* [EXERCISE]: Using the listing below, give again exactly the lines from the line with "EN FRANCE NE S’AM" to the line with "porsiyon kontrolünü sağlamaktır.", inclusive, without the pictures.

* [INFORMATION PROVIDED]:
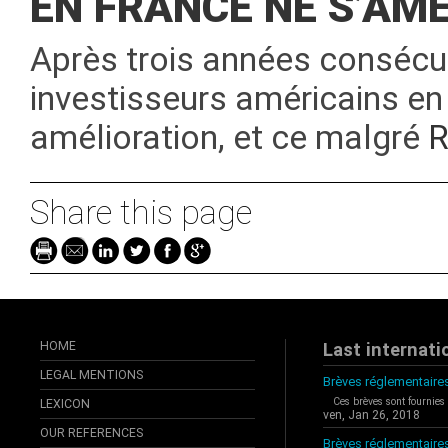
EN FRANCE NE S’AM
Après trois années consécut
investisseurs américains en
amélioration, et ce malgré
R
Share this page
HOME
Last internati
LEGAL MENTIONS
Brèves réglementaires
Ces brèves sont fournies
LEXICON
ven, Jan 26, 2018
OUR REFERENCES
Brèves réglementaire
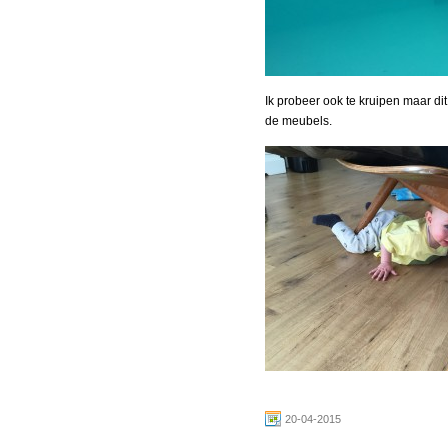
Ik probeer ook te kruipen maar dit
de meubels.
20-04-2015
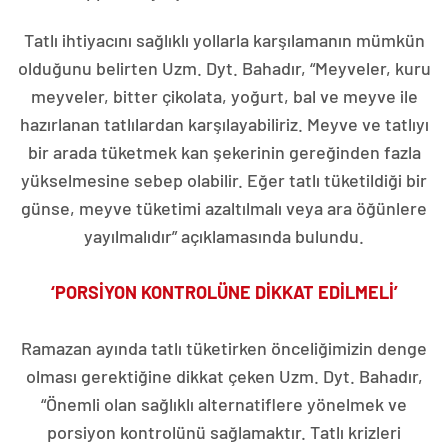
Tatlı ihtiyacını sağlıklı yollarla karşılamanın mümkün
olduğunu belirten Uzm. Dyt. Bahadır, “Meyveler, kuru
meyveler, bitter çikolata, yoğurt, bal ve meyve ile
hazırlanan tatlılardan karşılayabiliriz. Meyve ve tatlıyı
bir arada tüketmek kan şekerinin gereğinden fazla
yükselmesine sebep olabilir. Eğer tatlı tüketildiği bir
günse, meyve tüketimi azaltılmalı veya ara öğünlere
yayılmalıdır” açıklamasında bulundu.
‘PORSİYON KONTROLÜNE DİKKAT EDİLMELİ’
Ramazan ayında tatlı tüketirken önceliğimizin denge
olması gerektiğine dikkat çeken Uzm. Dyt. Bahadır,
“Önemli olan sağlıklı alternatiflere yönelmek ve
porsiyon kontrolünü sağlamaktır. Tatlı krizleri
...
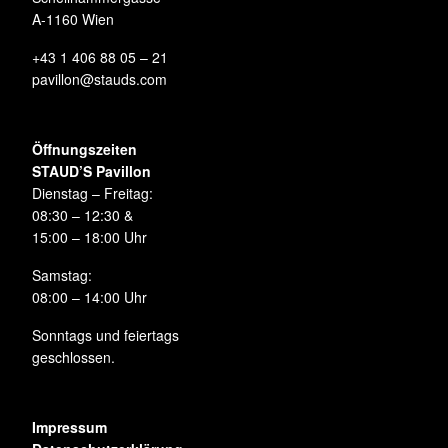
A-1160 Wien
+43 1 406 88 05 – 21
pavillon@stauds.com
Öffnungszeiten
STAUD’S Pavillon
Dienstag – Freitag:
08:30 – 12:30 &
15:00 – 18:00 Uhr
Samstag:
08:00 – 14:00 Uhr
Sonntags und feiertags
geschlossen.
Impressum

* [TASK RESULT]:
EN FRANCE NE S’AM
Après trois années consécut
investisseurs américains en
amélioration, et ce malgré
R
Share this page
HOME
Last internati
LEGAL MENTIONS
Brèves réglementaires
Ces brèves sont fournies
LEXICON
ven, Jan 26, 2018
OUR REFERENCES
Brèves réglementaire
Ik probeer ook te kruipen maar dit
de meubels.
20-04-2015
Tatlı ihtiyacını sağlıklı yollarla karşılamanın mümkün
olduğunu belirten Uzm. Dyt. Bahadır, “Meyveler, kuru
meyveler, bitter çikolata, yoğurt, bal ve meyve ile
hazırlanan tatlılardan karşılayabiliriz. Meyve ve tatlıyı
bir arada tüketmek kan şekerinin gereğinden fazla
yükselmesine sebep olabilir. Eğer tatlı tüketildiği bir
günse, meyve tüketimi azaltılmalı veya ara öğünlere
yayılmalıdır” açıklamasında bulundu.
‘PORSİYON KONTROLÜNE DİKKAT EDİLMELİ’
Ramazan ayında tatlı tüketirken önceliğimizin denge
olması gerektiğine dikkat çeken Uzm. Dyt. Bahadır,
“Önemli olan sağlıklı alternatiflere yönelmek ve
porsiyon kontrolünü sağlamaktır. Tatlı krizleri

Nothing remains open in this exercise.